La semana pasada, dos de las instituciones constitucionales más importantes para el funcionamiento del Estado manifestaron preocupación sobre las reformas a sus estructuras. El contralor defendió en su cuenta pública, frente al Presidente de la República —partidario de establecer un órgano colegiado para la Contraloría—, la naturaleza unipersonal del organismo. Por otro lado, en una reunión que sostuvo con los ministros del Tribunal Constitucional (TC), el mismo Presidente señaló algo que ya había indicado con ocasión de la inauguración del año judicial: el TC requiere de una reforma orgánica.
El problema de ese enfoque es que mira a las instituciones como centros de distribución de cargos, más que como estructuras que deben garantizar la gobernanza democrática. La respuesta correcta de cuál es el mejor diseño institucional depende esencialmente de la extensión de las funciones de cada organismo.

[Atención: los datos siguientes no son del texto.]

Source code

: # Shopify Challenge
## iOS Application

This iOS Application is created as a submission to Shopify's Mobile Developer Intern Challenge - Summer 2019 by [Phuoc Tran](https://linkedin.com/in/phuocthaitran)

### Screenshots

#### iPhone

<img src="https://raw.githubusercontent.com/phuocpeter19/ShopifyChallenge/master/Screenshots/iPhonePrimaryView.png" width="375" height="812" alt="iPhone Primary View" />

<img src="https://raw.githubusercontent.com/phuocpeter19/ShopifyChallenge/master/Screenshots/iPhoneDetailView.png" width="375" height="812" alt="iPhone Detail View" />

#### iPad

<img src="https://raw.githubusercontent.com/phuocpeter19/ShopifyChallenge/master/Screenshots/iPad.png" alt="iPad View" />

En el caso de la Contraloría, la pregunta genuina es si seguiremos concentrando en una misma mano el control jurídico, contable, de interpretación de la ley, auditorías, juzgamiento de las cuentas y de fines en el uso de los recursos públicos de los organismos administrativos. Un modelo así se entendía para el Chile de 1927, cuando este organismo fue creado, pero no en el de hoy. El riesgo de un modelo concentrado, como existe evidencia hace bastante tiempo, es que la Contraloría excede con facilidad sus límites y comienza peligrosamente, tras el velo de un aparente control formal, a evaluar el mérito de las decisiones públicas. La complejidad de la administración pública actual requiere repensar la distribución de esas funciones, tal como lo adelantó el informe de la OCDE en 2014. Sólo una vez que resolvamos esta inquietud tiene sentido discutir la naturaleza unipersonal o colegiada de la dirección de ese organismo.
En el caso del TC pasa otro tanto. La determinación del número de sus integrantes, quién nombra y con qué requisitos, sólo puede ser evaluada seriamente si resolvemos primero la extensión de sus atribuciones, especialmente la del control preventivo obligatorio de la ley. Como he sostenido, la existencia de esa competencia distorsiona el rol del tribunal como árbitro institucional, porque le otorga un poder de veto ajeno al sistema democrático. Éste debe ser suprimido pues, de lo contrario, en los nombramientos de sus jueces se vuelven decisivas las lealtades políticas.
Así las cosas, pareciera que lo relevante es enfrentar primero la extensión de las funciones de la Contraloría y el TC, antes de focalizarnos exclusivamente en su orgánica. De lo contrario corremos el riesgo de terminar con reformas que no llevarán a nada útil, y convertirlas en un burdo juicio al carácter de Bermúdez y Aróstica.